Tahta Untuk Rakyat

Bookmark and Share


Sejarah adalah pancaran pengetahuan yang tidak akan purna untuk digali. Jejak peradaban manusia di masa lalu merupakan guru kearifan untuk menapaki hidup dengan welas asih dan bijaksana. Masa silam merupakan titik pijak keberadaan kita di masa kini yang tidak lain menjadi awal perjalanan ke masa depan. Maka sangat tepat ungkapan Sang Proklamator Bung Karno agar kita jangan sekali-kali melupakan sejarah.
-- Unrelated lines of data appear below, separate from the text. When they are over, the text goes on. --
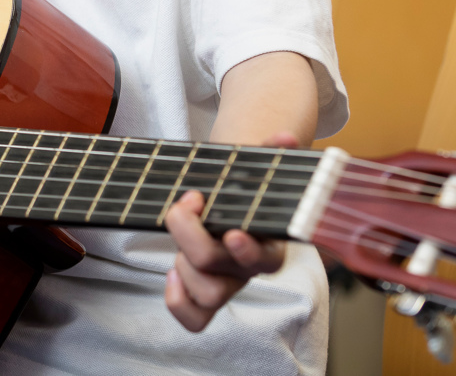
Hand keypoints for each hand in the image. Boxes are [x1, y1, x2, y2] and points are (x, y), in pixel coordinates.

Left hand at [162, 132, 298, 330]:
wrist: (231, 196)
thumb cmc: (242, 183)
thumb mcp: (252, 165)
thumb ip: (271, 151)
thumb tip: (286, 138)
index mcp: (272, 242)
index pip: (266, 260)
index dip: (247, 251)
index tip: (231, 232)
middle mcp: (250, 267)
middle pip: (222, 275)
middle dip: (192, 237)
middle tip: (187, 201)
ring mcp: (228, 281)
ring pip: (209, 297)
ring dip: (184, 263)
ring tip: (181, 226)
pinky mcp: (207, 288)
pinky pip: (195, 316)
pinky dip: (178, 300)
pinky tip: (169, 272)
RAJA YANG MANUSIA BIASA, RAJA YANG SEJATI

Sejarah adalah pancaran pengetahuan yang tidak akan purna untuk digali. Jejak peradaban manusia di masa lalu merupakan guru kearifan untuk menapaki hidup dengan welas asih dan bijaksana. Masa silam merupakan titik pijak keberadaan kita di masa kini yang tidak lain menjadi awal perjalanan ke masa depan. Maka sangat tepat ungkapan Sang Proklamator Bung Karno agar kita jangan sekali-kali melupakan sejarah.
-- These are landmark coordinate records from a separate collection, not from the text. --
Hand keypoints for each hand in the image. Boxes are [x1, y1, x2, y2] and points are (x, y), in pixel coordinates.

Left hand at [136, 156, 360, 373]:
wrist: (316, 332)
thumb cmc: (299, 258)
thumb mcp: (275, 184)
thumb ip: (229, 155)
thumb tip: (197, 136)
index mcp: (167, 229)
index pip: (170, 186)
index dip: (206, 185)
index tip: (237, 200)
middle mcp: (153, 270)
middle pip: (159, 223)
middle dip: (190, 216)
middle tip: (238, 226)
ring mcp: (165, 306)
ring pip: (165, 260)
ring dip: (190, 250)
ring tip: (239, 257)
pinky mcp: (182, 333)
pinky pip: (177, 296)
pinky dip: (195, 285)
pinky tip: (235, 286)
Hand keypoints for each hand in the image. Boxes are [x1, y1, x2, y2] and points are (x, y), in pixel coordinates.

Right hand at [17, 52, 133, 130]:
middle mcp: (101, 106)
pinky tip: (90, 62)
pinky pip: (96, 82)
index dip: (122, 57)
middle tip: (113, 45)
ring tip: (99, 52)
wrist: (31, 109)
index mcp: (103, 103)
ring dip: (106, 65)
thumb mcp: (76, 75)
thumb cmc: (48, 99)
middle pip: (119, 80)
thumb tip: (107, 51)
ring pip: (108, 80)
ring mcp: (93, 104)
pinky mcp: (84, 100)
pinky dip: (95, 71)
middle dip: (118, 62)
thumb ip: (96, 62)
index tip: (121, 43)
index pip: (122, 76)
Adalah kelemahan kepemimpinan Sinuhun Paku Buwono II yang berhutang budi kepada VOC, sehingga menyerahkan sebagian besar wilayah Mataram di pesisiran dan mancanegara, yang menyebabkan Mangkubumi melakukan perlawanan. Akhirnya ditandatanganilah perjanjian Giyanti sebagai tonggak palihan negara yang kemudian melahirkan Kasultanan Ngayojakarta Hadiningrat. Semenjak itulah kekuasaan seorang sunan maupun sultan secara de jure tidak lagi kedaulatannya, bahkan pemerintah Hindia Belandalah yang memiliki kewenangan untuk mengangkat dan mengukuhkan seorang raja melalui sebuah perjanjian kontrak politik yang mengikat.
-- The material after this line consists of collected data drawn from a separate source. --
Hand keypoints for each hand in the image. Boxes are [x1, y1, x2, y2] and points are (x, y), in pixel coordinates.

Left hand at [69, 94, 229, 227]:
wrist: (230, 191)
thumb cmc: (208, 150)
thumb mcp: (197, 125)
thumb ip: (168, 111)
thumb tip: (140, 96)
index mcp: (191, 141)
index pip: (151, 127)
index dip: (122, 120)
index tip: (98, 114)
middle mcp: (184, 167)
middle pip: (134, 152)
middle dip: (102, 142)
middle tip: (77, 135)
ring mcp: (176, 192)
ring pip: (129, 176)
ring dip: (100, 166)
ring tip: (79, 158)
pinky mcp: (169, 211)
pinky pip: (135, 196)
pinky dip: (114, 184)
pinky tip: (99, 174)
Demikianlah sebuah prolog yang cukup panjang mengawali buku Tahta Untuk Rakyat. Buku ini sesungguhnya merupakan kisah perjalanan seorang Gusti Raden Mas Dorodjatun yang kemudian dinobatkan sebagai Pangeran Adipati Anom Hamengku Negoro Sudibya Raja Putra Narendra Mataram dan dikukuhkan di dampar keprabon menjadi Sampeyan Dalem Ingkang Sinuwun Kanjeng Sultan Hamengku Buwono Senopati Ingalaga Ngabdurahman Sayidin Panatagama Kalifatullah Kaping IX.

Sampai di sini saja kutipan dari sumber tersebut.